Data Science for Social Good

Redirecting people with complex conditions to effective care.

This summer in DSSG, we’ve been working on a data-driven criminal justice project with Johnson County, Kansas, part of the White House Data-Driven Justice Initiative. We pivoted from a vague and difficult scope, identifying the super-utilizers, to a more concrete and solvable problem, redirecting people with complex conditions to effective care. It’s more important to note that there are more ethical and operational issues beyond machine learning algorithms and models and those are the crucial parts of real-world data science; otherwise, it’s gonna be just a paper that won’t make any change at all.


More than half of the people incarcerated in the United States report symptoms of mental illness, but jails and prisons are often poorly equipped to treat mental illness. To help these individuals, jurisdictions need to identify them before they enter jails or prisons and connect them to mental health services.

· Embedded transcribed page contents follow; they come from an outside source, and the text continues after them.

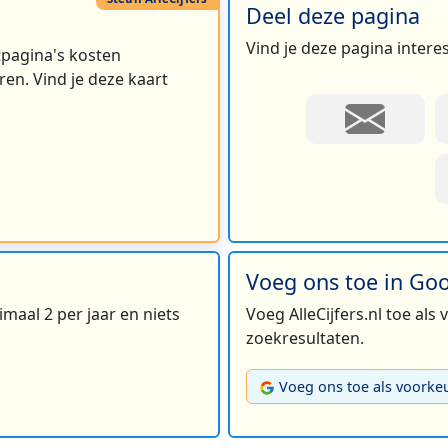
Deel deze pagina
Vind je deze pagina intere
rtpagina's kosten
en. Vind je deze kaart
Voeg ons toe in Go
maal 2 per jaar en niets
Voeg AlleCijfers.nl toe als
zoekresultaten.
Voeg ons toe als voorke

Johnson County, Kansas provided data about individuals’ interactions with three county systems: the criminal justice system, emergency medical services, and county mental health services.

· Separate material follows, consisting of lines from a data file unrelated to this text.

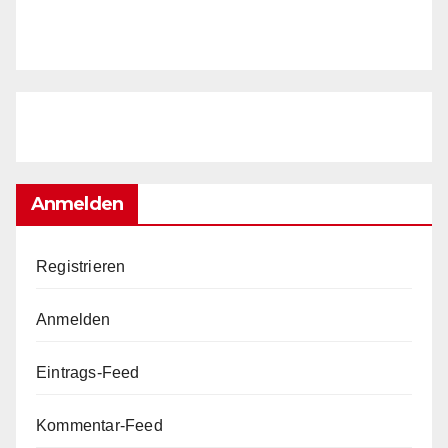
Anmelden
Registrieren
Anmelden
Eintrags-Feed
Kommentar-Feed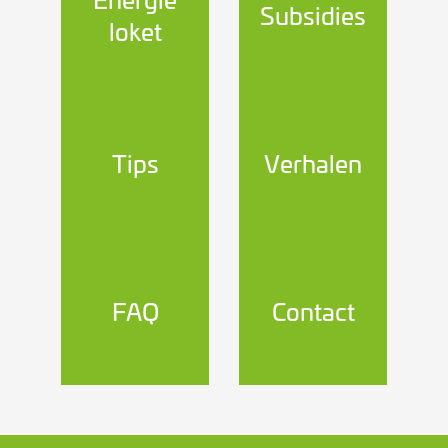
Subsidies
loket
Tips
Verhalen
FAQ
Contact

Criminal Justice Data: Inmate characteristics, jail bookings, bail, charges, pretrial services, court cases, sentencing, probation.

Emergency Medical Services Data: Patient characteristics, medical impression, transportation, triage, call time and location.

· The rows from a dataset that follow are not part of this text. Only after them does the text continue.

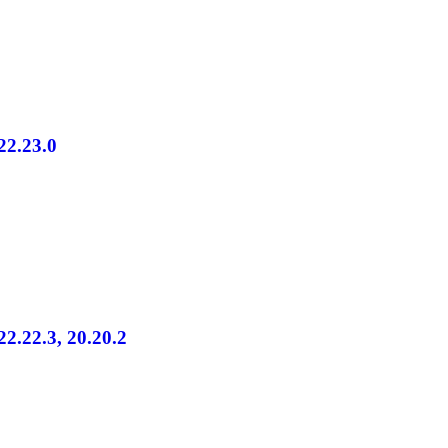
 22.23.0
22.22.3, 20.20.2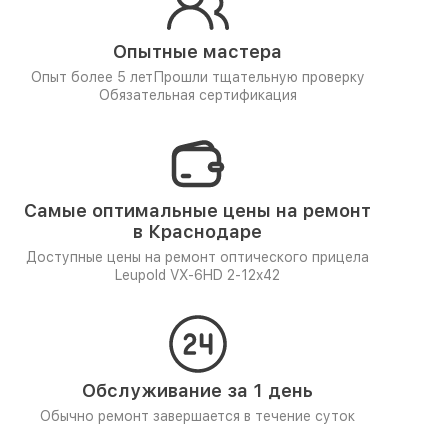
Опытные мастера
Опыт более 5 лет
Прошли тщательную проверку
Обязательная сертификация
Самые оптимальные цены на ремонт
в Краснодаре
Доступные цены на ремонт оптического прицела
Leupold VX-6HD 2-12x42
Обслуживание за 1 день
Обычно ремонт завершается в течение суток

Mental Health Data: Patient characteristics, diagnoses, treatment modalities, service dates, programs enrolled, discharges.

By linking individuals across these datasets, we can see how people move between the systems they represent. The Venn diagram below illustrates the proportion of Johnson County’s 575,000 residents who have touched each system in the last 6 years. This is the venn diagram of the three datasets. In light blue is the population we focus on: Those with histories in the mental health and criminal justice systems.


We applied machine learning methods to predict which individuals in our population of interest (people who have interacted with both the mental health and criminal justice systems) are most at risk of entering jail in the next year.


The data provided by our partners come from three different data warehouses. We linked records across them, allowing us to compile timelines for individuals’ interactions with all three, such as the one below.

Feature Generation

From these records, we generated individual-level features to predict future jail bookings.

Data-Driven Modeling

We reserved data from 2015 for testing and then trained suites of models (e.g., decision tree, random forests, logistic regression, and gradient boosting) for each year prior to 2015 beginning in 2010.

Model Validation

We generated risk scores for every individual as of Jan 1, 2015 and classified the top 200 individuals as at risk of being booked into jail. We evaluated the model based on the precision of these predictions.


Our best performing model was a random forest model that has a precision of 0.52 at the top 200 predictions. In other words, just over half of individuals we flag as at risk are booked into jail in 2015. In contrast only about one person in ten of our population of interest are booked into jail that year, meaning our model gives a five-fold prediction improvement over this baseline.

Our model also tells us which features are most important for predicting jail bookings in this population, shown below.


Johnson County employs four mental health caseworkers who are embedded in police departments as co-responders. Part of their work is following up with people experiencing mental illness who have made contact with the police. If they were to prioritize outreach to the 200 individuals we identified as at risk in 2015, every other contact would reach someone who was booked into jail that year. On average, each person on our list who was booked spent 2 months in jail—at a cost of over a quarter million dollars to Johnson County. Moreover, at the time of their booking, these individuals had been out of contact with mental health services for an average of over two years.

This presents a substantial opportunity for Johnson County to design interventions that would reconnect those at risk of re-entering jail with mental health services that may improve their lives and prevent contact with the criminal justice system.